GIVEN REQUEST:
Please report how many of the lines below contain the string "edgeStyle", with case counting, and give only the number.

EXERCISE MATERIAL:
|---|

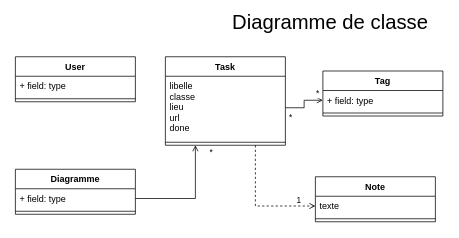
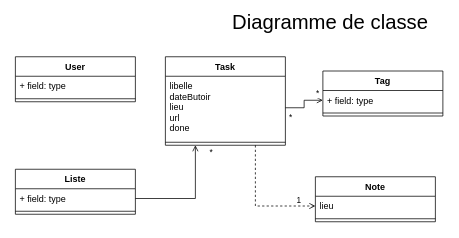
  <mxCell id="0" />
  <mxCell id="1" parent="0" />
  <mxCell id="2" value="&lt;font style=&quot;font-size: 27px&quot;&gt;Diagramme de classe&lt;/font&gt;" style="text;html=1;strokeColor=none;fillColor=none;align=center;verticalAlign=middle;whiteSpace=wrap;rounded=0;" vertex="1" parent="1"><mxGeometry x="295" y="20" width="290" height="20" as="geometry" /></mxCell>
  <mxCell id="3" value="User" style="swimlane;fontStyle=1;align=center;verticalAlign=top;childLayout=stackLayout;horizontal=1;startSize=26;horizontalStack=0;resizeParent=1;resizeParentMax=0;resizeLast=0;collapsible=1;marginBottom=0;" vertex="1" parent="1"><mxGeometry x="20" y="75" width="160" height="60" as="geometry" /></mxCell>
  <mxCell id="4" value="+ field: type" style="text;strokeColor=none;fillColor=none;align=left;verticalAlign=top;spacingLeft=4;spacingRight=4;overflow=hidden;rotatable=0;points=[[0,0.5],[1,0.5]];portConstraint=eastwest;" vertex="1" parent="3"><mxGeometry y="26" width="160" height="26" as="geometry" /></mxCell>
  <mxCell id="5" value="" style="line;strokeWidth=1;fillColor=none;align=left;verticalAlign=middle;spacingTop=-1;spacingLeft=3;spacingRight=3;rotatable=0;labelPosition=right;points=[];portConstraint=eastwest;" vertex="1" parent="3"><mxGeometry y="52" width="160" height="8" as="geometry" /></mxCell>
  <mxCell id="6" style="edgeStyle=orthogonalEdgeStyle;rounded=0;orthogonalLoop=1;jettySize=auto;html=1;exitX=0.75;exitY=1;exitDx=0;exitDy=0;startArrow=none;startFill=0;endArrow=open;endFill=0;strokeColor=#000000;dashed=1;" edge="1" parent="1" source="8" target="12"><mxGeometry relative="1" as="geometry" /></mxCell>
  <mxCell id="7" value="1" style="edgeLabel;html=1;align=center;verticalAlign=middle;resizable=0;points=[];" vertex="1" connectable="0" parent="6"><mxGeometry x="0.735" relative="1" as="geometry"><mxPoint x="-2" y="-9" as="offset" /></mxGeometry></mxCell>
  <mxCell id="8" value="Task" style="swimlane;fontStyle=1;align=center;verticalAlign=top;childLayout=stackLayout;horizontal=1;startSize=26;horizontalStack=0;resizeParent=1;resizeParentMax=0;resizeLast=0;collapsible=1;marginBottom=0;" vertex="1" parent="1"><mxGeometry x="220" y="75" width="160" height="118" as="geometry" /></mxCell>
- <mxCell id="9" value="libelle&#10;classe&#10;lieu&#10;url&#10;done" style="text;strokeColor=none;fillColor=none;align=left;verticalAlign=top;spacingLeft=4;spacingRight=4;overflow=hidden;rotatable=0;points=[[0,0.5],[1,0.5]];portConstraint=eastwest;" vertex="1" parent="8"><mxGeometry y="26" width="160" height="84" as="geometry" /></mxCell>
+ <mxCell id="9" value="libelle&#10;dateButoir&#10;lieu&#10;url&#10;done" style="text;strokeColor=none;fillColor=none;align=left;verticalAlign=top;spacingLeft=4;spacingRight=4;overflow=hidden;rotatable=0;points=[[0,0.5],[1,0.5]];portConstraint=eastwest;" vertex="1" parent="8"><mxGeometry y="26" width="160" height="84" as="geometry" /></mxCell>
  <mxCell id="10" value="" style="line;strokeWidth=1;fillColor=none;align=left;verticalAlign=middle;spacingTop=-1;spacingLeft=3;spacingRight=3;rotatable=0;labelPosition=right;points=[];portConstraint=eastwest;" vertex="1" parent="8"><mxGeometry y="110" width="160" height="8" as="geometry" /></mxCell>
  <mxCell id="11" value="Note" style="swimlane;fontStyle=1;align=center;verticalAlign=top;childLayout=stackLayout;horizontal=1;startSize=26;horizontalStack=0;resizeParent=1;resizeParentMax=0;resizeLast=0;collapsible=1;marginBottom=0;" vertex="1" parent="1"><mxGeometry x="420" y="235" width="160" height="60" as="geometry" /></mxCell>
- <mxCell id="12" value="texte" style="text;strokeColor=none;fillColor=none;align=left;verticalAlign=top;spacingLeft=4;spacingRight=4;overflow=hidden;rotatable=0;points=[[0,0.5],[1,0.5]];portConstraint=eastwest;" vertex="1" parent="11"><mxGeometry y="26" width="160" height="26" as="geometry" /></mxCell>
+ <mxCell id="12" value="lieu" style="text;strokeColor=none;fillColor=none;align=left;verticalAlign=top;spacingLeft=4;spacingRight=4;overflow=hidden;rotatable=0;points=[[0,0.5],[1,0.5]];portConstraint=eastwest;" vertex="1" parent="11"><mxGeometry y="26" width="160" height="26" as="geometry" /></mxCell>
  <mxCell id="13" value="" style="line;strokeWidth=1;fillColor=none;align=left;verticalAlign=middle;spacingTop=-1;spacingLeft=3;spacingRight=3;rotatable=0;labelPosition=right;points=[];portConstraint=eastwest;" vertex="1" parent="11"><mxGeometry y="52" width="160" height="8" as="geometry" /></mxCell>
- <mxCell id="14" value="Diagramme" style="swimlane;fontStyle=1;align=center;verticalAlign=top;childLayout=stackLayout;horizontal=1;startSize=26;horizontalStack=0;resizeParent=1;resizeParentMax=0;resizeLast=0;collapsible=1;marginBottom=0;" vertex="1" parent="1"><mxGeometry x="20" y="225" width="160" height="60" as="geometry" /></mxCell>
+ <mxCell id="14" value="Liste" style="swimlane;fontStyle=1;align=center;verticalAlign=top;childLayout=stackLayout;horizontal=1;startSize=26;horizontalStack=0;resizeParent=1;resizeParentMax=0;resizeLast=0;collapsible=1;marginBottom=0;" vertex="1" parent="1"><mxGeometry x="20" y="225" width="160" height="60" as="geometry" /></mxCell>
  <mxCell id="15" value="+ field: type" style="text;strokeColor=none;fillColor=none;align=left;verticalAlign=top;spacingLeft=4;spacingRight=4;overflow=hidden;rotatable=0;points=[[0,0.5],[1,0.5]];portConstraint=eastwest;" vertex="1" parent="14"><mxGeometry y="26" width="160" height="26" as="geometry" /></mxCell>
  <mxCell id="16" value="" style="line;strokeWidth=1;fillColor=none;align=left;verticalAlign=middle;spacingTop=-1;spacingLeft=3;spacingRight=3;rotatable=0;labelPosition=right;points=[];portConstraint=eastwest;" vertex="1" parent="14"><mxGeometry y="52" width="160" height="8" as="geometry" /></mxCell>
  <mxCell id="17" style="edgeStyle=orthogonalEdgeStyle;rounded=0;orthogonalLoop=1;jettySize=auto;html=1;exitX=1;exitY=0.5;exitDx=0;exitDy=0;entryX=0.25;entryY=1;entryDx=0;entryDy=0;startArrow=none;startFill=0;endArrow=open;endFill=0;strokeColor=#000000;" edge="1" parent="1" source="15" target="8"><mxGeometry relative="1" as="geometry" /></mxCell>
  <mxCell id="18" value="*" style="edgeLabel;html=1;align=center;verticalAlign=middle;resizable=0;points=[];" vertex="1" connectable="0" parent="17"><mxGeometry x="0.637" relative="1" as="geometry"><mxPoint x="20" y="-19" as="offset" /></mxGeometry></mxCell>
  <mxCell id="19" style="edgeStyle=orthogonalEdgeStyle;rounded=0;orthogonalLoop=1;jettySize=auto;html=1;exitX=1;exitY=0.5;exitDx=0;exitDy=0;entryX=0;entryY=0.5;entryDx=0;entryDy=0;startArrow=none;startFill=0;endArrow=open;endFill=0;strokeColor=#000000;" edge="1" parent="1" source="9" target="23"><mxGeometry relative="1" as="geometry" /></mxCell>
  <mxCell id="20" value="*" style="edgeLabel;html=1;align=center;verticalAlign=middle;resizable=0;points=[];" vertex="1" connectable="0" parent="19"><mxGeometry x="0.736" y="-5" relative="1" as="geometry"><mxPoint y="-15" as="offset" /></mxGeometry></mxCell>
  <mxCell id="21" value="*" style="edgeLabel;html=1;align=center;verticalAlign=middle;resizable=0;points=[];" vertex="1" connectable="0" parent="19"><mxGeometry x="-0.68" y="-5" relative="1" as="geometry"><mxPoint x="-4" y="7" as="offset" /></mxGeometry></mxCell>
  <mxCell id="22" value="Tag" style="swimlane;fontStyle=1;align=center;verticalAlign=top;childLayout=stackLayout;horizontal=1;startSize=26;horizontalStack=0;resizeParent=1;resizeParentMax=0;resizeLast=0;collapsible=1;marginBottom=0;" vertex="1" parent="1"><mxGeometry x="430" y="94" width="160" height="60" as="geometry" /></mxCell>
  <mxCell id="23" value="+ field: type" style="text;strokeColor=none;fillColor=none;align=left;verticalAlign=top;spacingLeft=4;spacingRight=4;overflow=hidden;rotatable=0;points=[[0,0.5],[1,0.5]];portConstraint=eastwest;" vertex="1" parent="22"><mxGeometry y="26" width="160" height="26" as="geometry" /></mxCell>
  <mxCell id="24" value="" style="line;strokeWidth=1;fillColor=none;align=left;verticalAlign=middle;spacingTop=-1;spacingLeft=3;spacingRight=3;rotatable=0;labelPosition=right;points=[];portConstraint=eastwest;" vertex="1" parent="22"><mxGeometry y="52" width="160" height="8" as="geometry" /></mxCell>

|---|

OUTPUT OF THE TASK:
3